Discuss the key factors used to classify different Reinforcement Learning algorithms. Provide specific examples of algorithms that fall into different categories according to these factors
- Key factors include:
+ Policy-based vs. value-based: (e.g., Policy Gradient vs. Q-learning)
+ Model-free vs. model-based: (e.g., Q-learning vs. Dyna-Q)
+ On-policy vs. off-policy: (e.g., SARSA (on-policy) vs. Q-learning (off-policy))
+ Discrete vs. continuous actions: (e.g., DQN for discrete; DDPG for continuous)
In the context of reinforcement learning for complex decision-making tasks, discuss the potential benefits and drawbacks of using auxiliary networks to assist the primary learning agent. How might these auxiliary networks contribute to or detract from overall performance, and what are some strategies to optimize their integration?
Auxiliary networks are additional networks that support the primary RL agent (e.g., target networks, replay buffers, curiosity modules).
Benefits:
+ Improve learning stability (e.g., target network in DQN)
+ Enhance exploration (e.g., intrinsic motivation/curiosity networks)
+ Allow for multi-task or auxiliary task learning, which can speed up or regularize the
main learning process
Drawbacks:
+ Increase computational and memory cost
+ Can complicate training and introduce instability if not integrated carefully
Strategies:
+ Carefully schedule updates (e.g., delayed update for target networks)
+ Use regularization and careful design to avoid interference
+ Monitor the contribution of auxiliary losses to ensure they benefit the main task\
Name four significant challenges in reinforcement learning that distinguish it from supervised learning, and briefly explain why each poses a unique difficulty for learning agents.

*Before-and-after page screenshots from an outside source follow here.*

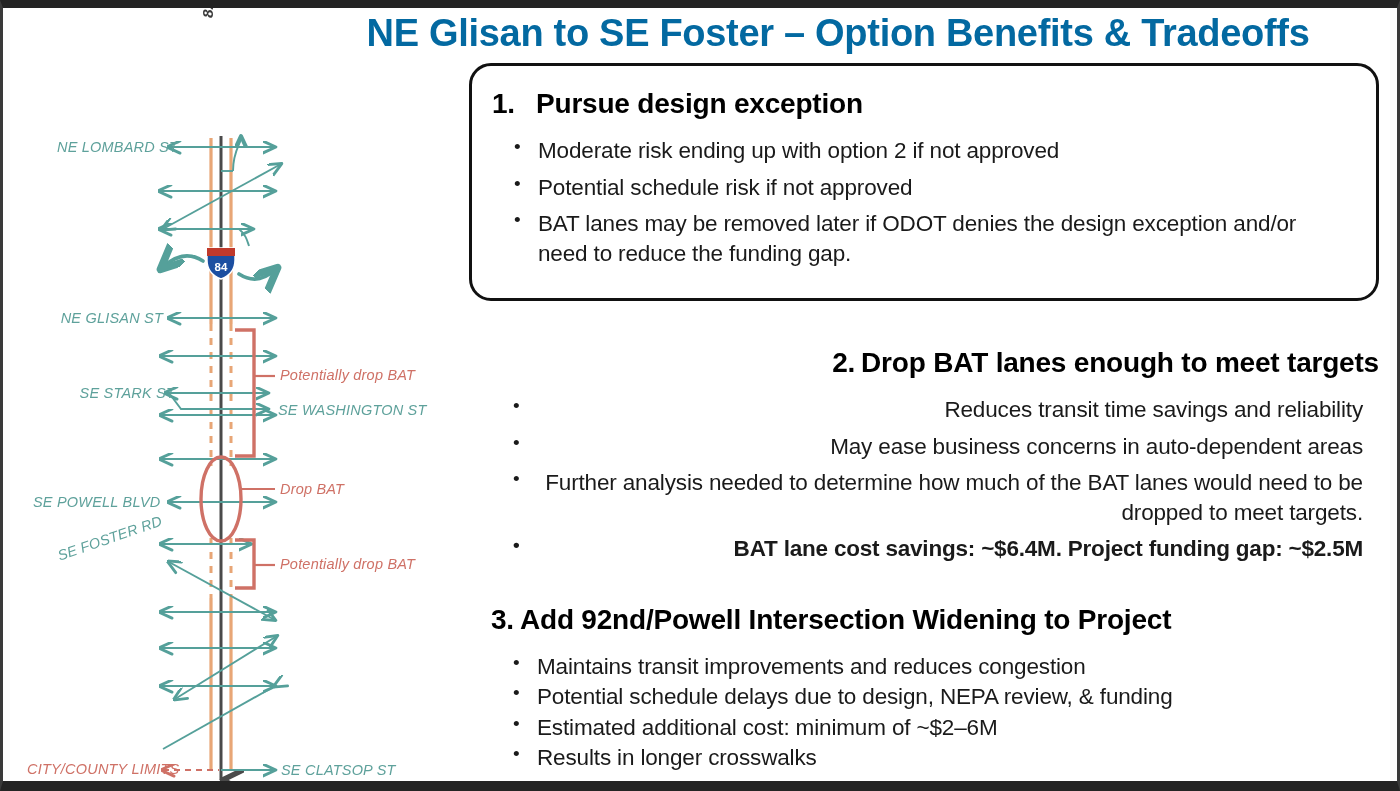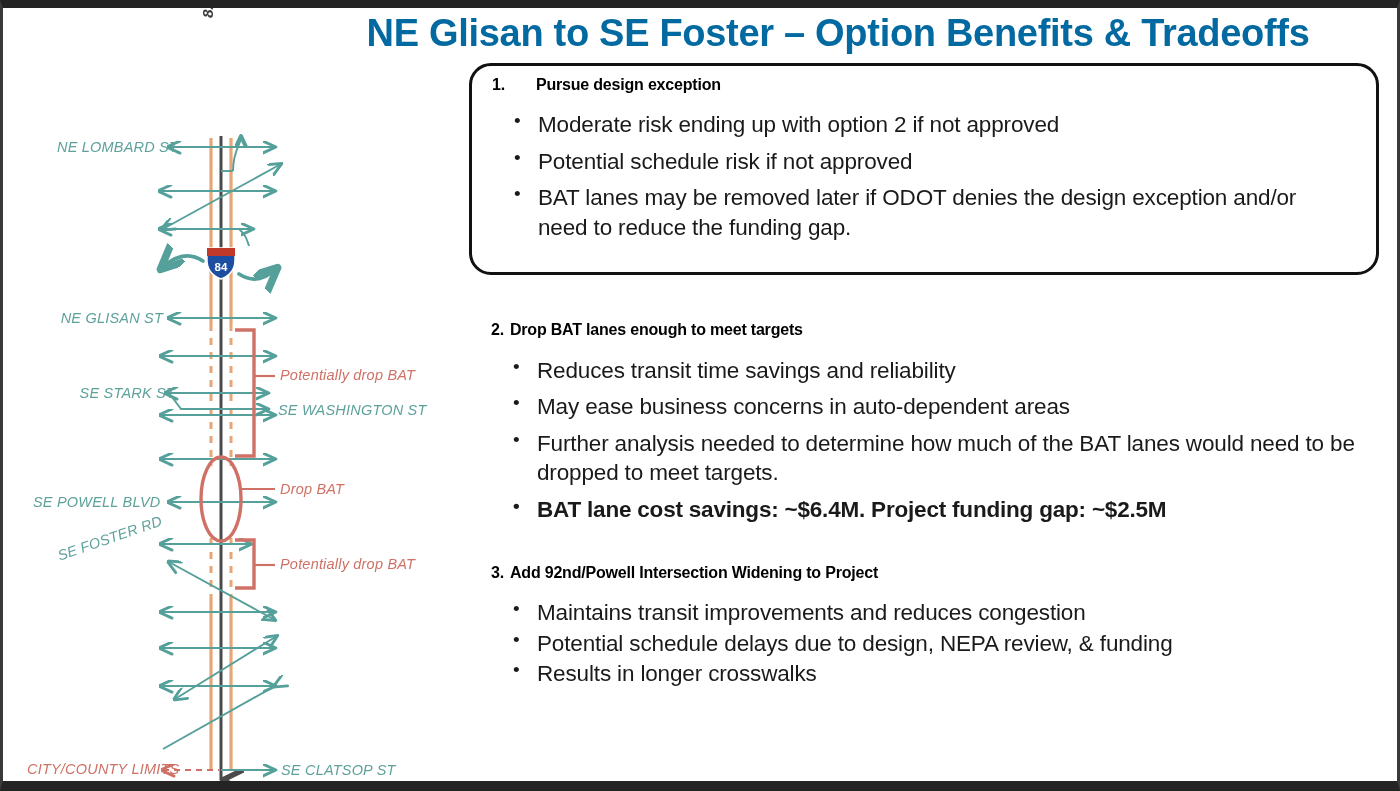--- a/index.html
+++ b/index.html
@@ -60,10 +60,10 @@
   }
 
   .sec-head {
-    font-size: 16px;
+    font-size: 28px;
     font-weight: bold;
     color: #000;
-    margin: 0 0 10px 0;
+    margin: 12px 0 10px 0;
     line-height: 1.15;
     letter-spacing: -0.2px;
   }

- Delayed Reward: In RL, rewards are usually received long after taking action, it is hard for the agent to determine which actions have good/bad outcome
- Exploration vs Exploitation: Must find a balance to avoid local optima/missing best strategies
- Non-Stationary/ Unknown Environment: Must learn while interacting, no fixed data distribution
- Partial Observability: Agent may lack all necessary information
Contrast Model-Free and Model-Based Reinforcement Learning. Provide examples and discuss trade-offs
Model-Free RL learns directly from experience (e.g., Q-learning, SARSA). It is simpler but less sample-efficient.
Model-Based RL learns a model of the environment and uses it for planning (e.g., MCTS, Dyna-Q). It is more sample-efficient but depends on model accuracy.
Trade-offs: Model-based methods can plan ahead but may suffer from model errors; model-free methods are robust but require more data.